Advanced analytics. The basic monitoring above is a start and should be considered as mandatory for any robust fair lending program. Recognize that advanced analytics may be required, as well. Where there are disparities in denial rates or pricing, statistical regression may be necessary. Assuming you have an understanding of what data points are included in the Alternative Data utilized, regression will allow the ability to see the influence that each factor is having on the decision made or pricing granted. Once the factors influencing the results are understood, an institution can then determine if they are comfortable with the factors being utilized or if they would prefer to remove them.
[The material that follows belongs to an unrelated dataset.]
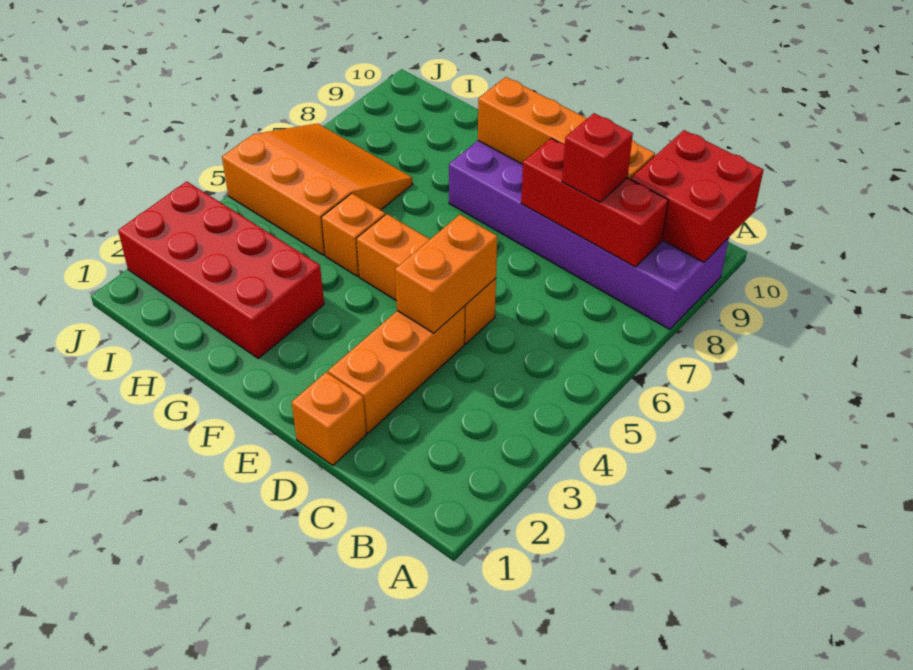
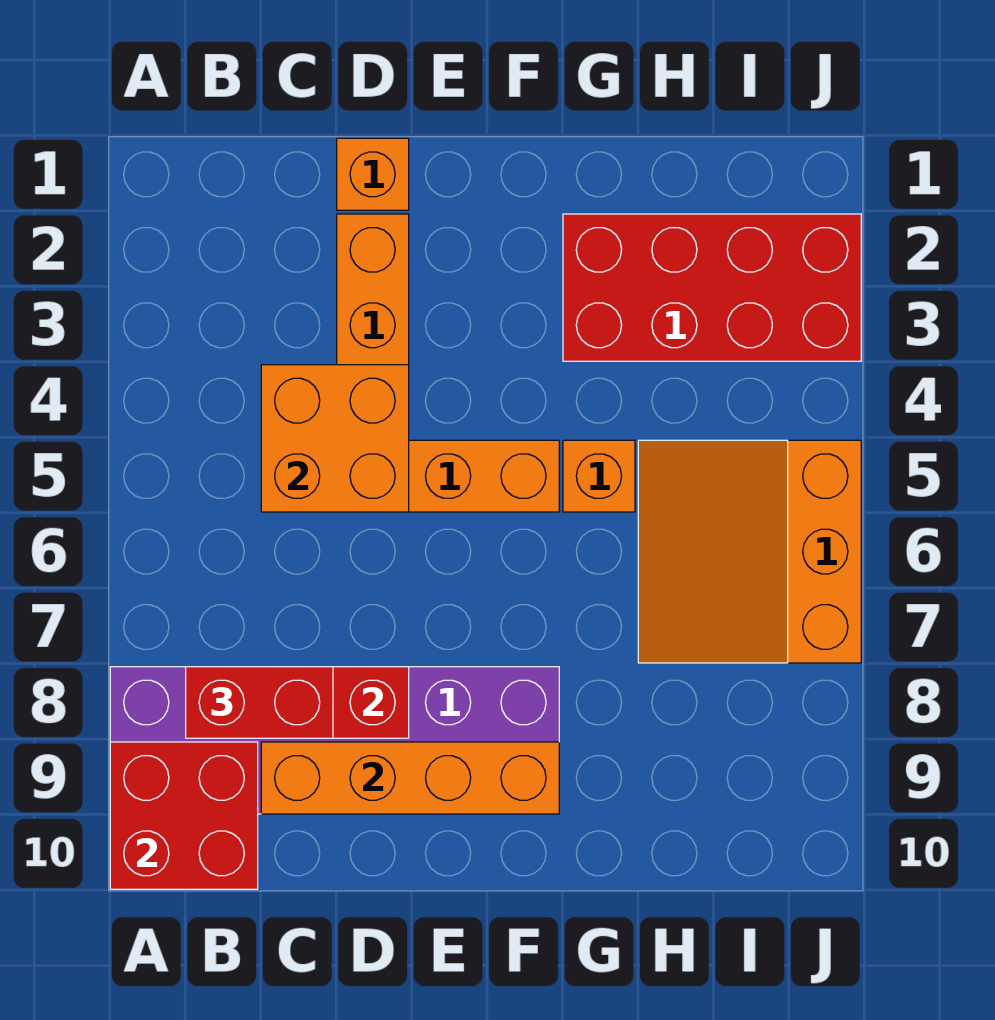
red 1x1 brick [562,113,633,202] -> red 1x2 brick [186,667,333,738]
orange 1x2 brick [395,215,497,333] -> orange 2x2 brick [261,365,409,512]
orange 3x3 slope [222,123,413,255] -> orange 3x3 slope turned to [638,440,861,663]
Complaints. As with implementing any new product or service, complaints can give an idea of areas that may have increased risk. Are you seeing an increase or a concerning trend in complaints? If so, this may suggest an underlying issue—particularly if there are complaints alleging discrimination. Not every complaint that alleges discrimination will be indicative of a true problem, but sometimes where there is smoke there is fire.

Remain flexible

The age of machines is here. For many, this an exciting time to be in fair lending! It gives us a chance to play an important role at the leading edge of methodology and practices that help to keep lending fair, and we have the potential to expand access to credit to previously unbanked or underserved populations. So perhaps that means the machines aren’t all that bad—that is, if they don’t become too self-aware!

Britt Faircloth
Consulting Manager

Britt Faircloth is a consulting manager for Wolters Kluwer U.S. Advisory Services, where she focuses on CRA, HMDA, fair lending and redlining data analytics for institutions of all sizes, including CRA and fair lending market analysis, fair lending risk reviews, and integrated redlining reviews.